» **Directions**
Could you write out, word for word, only the lines from the one containing "prueba su capacidad de adaptación y" through the last line of the data below?

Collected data

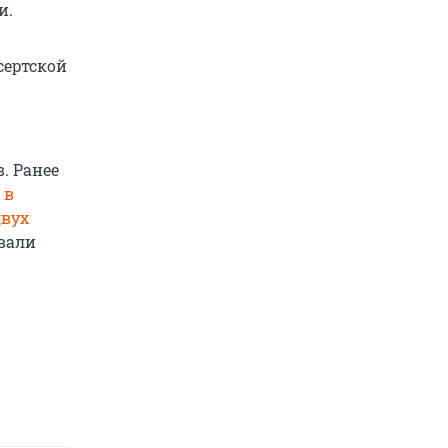
и.
сертской
. Ранее
 в
двух
вали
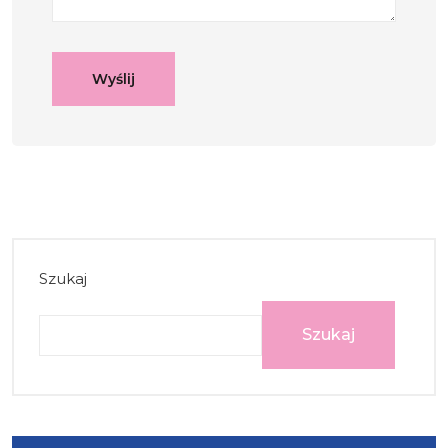
Szukaj
Szukaj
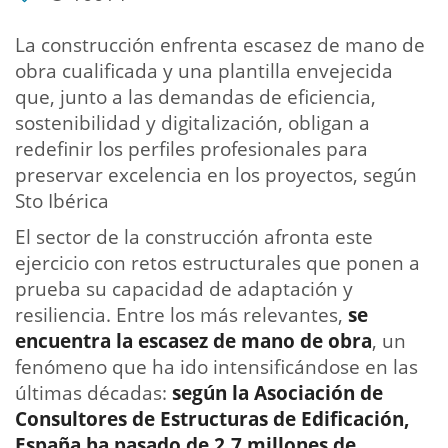
La construcción enfrenta escasez de mano de
obra cualificada y una plantilla envejecida
que, junto a las demandas de eficiencia,
sostenibilidad y digitalización, obligan a
redefinir los perfiles profesionales para
preservar excelencia en los proyectos, según
Sto Ibérica
El sector de la construcción afronta este
ejercicio con retos estructurales que ponen a
prueba su capacidad de adaptación y
resiliencia. Entre los más relevantes,
se
encuentra la escasez de mano de obra
, un
fenómeno que ha ido intensificándose en las
últimas décadas:
según la Asociación de
Consultores de Estructuras de Edificación,
España ha pasado de 2,7 millones de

» **Solution for this exercise**
prueba su capacidad de adaptación y
resiliencia. Entre los más relevantes,
se
encuentra la escasez de mano de obra
, un
fenómeno que ha ido intensificándose en las
últimas décadas:
según la Asociación de
Consultores de Estructuras de Edificación,
España ha pasado de 2,7 millones de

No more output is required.